(EXTRACTED MATERIAL)
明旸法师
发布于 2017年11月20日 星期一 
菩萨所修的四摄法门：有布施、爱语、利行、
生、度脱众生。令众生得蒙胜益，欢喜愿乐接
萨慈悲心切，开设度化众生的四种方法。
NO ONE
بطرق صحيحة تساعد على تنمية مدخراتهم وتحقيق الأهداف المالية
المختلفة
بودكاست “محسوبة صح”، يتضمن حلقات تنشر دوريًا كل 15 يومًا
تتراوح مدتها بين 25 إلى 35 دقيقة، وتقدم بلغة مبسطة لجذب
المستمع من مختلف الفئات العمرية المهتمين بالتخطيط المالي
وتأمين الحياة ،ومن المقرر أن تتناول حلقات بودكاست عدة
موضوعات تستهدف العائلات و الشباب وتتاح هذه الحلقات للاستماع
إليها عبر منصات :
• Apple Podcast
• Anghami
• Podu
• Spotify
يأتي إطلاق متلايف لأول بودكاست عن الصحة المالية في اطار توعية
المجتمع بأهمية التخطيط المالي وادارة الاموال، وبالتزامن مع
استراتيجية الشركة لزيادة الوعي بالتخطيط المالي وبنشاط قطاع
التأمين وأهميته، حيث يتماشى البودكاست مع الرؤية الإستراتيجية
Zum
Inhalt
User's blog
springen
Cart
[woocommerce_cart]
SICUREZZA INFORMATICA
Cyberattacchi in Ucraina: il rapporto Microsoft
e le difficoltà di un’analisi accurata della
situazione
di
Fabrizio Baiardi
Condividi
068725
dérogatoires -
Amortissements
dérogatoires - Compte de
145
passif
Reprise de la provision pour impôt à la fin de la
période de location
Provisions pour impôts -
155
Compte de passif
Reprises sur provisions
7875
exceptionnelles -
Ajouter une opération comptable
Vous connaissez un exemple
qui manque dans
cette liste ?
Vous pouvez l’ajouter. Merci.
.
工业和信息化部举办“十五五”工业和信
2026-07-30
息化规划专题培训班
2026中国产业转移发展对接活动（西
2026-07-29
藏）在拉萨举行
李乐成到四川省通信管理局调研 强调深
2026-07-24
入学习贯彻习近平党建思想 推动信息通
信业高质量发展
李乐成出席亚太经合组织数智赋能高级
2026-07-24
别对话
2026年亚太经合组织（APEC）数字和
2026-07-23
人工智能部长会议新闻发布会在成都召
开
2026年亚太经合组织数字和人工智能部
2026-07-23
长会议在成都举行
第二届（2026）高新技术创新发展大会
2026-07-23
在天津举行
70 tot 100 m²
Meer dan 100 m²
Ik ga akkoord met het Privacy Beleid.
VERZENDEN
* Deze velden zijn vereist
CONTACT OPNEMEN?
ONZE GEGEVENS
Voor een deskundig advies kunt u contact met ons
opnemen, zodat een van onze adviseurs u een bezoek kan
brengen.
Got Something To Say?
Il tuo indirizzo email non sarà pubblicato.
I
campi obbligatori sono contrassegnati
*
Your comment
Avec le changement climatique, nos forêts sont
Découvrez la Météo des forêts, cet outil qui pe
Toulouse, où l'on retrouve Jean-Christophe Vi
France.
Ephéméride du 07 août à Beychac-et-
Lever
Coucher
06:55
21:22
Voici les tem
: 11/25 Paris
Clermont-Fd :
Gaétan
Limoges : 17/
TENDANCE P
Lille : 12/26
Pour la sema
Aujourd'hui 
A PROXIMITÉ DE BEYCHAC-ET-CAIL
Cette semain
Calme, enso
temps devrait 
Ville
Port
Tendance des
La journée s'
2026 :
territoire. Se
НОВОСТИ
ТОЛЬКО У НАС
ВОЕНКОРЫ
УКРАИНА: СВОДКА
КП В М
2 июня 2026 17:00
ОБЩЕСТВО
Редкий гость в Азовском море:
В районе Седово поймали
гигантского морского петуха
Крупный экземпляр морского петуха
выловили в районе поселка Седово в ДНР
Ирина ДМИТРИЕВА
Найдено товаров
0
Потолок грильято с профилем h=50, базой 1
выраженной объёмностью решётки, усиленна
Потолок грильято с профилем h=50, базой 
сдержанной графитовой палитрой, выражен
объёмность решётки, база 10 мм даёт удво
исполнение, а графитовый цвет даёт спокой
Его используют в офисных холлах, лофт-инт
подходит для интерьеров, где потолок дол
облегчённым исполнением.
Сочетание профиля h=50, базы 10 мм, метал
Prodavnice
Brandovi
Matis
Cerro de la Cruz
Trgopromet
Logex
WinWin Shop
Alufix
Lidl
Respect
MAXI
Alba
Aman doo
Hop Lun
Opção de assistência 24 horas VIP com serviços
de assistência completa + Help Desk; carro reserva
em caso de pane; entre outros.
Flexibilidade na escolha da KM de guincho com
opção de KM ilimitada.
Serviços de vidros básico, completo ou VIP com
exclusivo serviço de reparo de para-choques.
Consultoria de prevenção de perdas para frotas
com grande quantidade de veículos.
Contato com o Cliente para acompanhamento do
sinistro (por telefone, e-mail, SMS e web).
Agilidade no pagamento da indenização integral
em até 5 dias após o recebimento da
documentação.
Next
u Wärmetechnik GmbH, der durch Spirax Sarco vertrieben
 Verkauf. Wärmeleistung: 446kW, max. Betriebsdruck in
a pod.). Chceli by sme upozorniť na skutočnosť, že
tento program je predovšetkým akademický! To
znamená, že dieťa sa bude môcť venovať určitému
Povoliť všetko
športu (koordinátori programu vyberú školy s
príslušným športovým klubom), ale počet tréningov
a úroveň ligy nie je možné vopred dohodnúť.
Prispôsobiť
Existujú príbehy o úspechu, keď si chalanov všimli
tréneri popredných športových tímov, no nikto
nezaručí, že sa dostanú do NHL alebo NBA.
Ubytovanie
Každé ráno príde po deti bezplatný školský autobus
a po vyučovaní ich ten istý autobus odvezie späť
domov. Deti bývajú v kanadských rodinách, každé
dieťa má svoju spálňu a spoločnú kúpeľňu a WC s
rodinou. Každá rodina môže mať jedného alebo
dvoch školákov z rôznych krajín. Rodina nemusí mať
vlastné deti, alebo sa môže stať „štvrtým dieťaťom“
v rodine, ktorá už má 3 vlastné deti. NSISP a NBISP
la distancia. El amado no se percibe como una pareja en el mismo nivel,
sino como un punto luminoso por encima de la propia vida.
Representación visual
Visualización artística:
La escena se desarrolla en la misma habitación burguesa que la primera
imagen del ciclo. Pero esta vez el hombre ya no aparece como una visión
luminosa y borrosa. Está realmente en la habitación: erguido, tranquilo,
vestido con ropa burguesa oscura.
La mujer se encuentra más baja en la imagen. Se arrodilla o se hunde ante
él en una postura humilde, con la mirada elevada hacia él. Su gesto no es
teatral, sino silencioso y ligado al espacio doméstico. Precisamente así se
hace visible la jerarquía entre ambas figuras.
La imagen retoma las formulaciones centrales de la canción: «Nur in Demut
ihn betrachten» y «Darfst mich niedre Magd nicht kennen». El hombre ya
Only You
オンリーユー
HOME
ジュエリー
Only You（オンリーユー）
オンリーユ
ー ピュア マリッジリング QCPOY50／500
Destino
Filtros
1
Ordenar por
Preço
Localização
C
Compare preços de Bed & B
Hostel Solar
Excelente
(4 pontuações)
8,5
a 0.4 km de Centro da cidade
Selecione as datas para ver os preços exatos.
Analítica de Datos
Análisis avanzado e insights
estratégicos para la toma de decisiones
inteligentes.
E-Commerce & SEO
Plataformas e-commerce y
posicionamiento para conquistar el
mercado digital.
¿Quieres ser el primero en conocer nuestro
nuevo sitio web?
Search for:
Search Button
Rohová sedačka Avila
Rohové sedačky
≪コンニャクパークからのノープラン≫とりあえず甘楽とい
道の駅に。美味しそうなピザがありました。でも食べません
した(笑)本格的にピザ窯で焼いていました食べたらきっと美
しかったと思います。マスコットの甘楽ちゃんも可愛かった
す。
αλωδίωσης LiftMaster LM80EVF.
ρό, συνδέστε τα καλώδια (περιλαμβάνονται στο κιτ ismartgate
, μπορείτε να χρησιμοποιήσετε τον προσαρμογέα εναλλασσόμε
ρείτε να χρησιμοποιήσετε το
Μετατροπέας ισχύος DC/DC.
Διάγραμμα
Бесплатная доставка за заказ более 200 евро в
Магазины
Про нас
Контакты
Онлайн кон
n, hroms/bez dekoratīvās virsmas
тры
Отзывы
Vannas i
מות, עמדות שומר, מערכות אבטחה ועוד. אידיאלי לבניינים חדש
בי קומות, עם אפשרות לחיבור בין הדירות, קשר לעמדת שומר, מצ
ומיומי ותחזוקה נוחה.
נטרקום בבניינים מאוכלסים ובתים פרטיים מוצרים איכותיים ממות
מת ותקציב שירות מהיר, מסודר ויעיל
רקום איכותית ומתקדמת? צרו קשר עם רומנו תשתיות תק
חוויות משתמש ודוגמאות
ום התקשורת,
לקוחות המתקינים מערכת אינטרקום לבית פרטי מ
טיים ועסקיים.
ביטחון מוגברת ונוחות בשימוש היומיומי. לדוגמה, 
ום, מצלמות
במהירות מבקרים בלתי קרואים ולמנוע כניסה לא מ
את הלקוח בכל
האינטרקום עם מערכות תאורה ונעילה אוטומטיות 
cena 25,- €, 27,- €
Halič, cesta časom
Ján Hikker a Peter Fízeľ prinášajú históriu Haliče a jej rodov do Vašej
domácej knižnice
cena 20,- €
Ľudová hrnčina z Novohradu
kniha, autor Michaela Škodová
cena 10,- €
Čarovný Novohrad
(End EXTRACTED MATERIAL)
WHAT YOU HAVE TO DO: Could you set down, exactly as written, the lines above between the one holding "e le difficoltà di un’analisi accurata della" and the one holding "territoire. Se", inclusive, and nothing more?

RESULT OF THIS EXERCISE:
e le difficoltà di un’analisi accurata della
situazione
di
Fabrizio Baiardi
Condividi
068725
dérogatoires -
Amortissements
dérogatoires - Compte de
145
passif
Reprise de la provision pour impôt à la fin de la
période de location
Provisions pour impôts -
155
Compte de passif
Reprises sur provisions
7875
exceptionnelles -
Ajouter une opération comptable
Vous connaissez un exemple
qui manque dans
cette liste ?
Vous pouvez l’ajouter. Merci.
.
工业和信息化部举办“十五五”工业和信
2026-07-30
息化规划专题培训班
2026中国产业转移发展对接活动（西
2026-07-29
藏）在拉萨举行
李乐成到四川省通信管理局调研 强调深
2026-07-24
入学习贯彻习近平党建思想 推动信息通
信业高质量发展
李乐成出席亚太经合组织数智赋能高级
2026-07-24
别对话
2026年亚太经合组织（APEC）数字和
2026-07-23
人工智能部长会议新闻发布会在成都召
开
2026年亚太经合组织数字和人工智能部
2026-07-23
长会议在成都举行
第二届（2026）高新技术创新发展大会
2026-07-23
在天津举行
70 tot 100 m²
Meer dan 100 m²
Ik ga akkoord met het Privacy Beleid.
VERZENDEN
* Deze velden zijn vereist
CONTACT OPNEMEN?
ONZE GEGEVENS
Voor een deskundig advies kunt u contact met ons
opnemen, zodat een van onze adviseurs u een bezoek kan
brengen.
Got Something To Say?
Il tuo indirizzo email non sarà pubblicato.
I
campi obbligatori sono contrassegnati
*
Your comment
Avec le changement climatique, nos forêts sont
Découvrez la Météo des forêts, cet outil qui pe
Toulouse, où l'on retrouve Jean-Christophe Vi
France.
Ephéméride du 07 août à Beychac-et-
Lever
Coucher
06:55
21:22
Voici les tem
: 11/25 Paris
Clermont-Fd :
Gaétan
Limoges : 17/
TENDANCE P
Lille : 12/26
Pour la sema
Aujourd'hui 
A PROXIMITÉ DE BEYCHAC-ET-CAIL
Cette semain
Calme, enso
temps devrait 
Ville
Port
Tendance des
La journée s'
2026 :
territoire. Se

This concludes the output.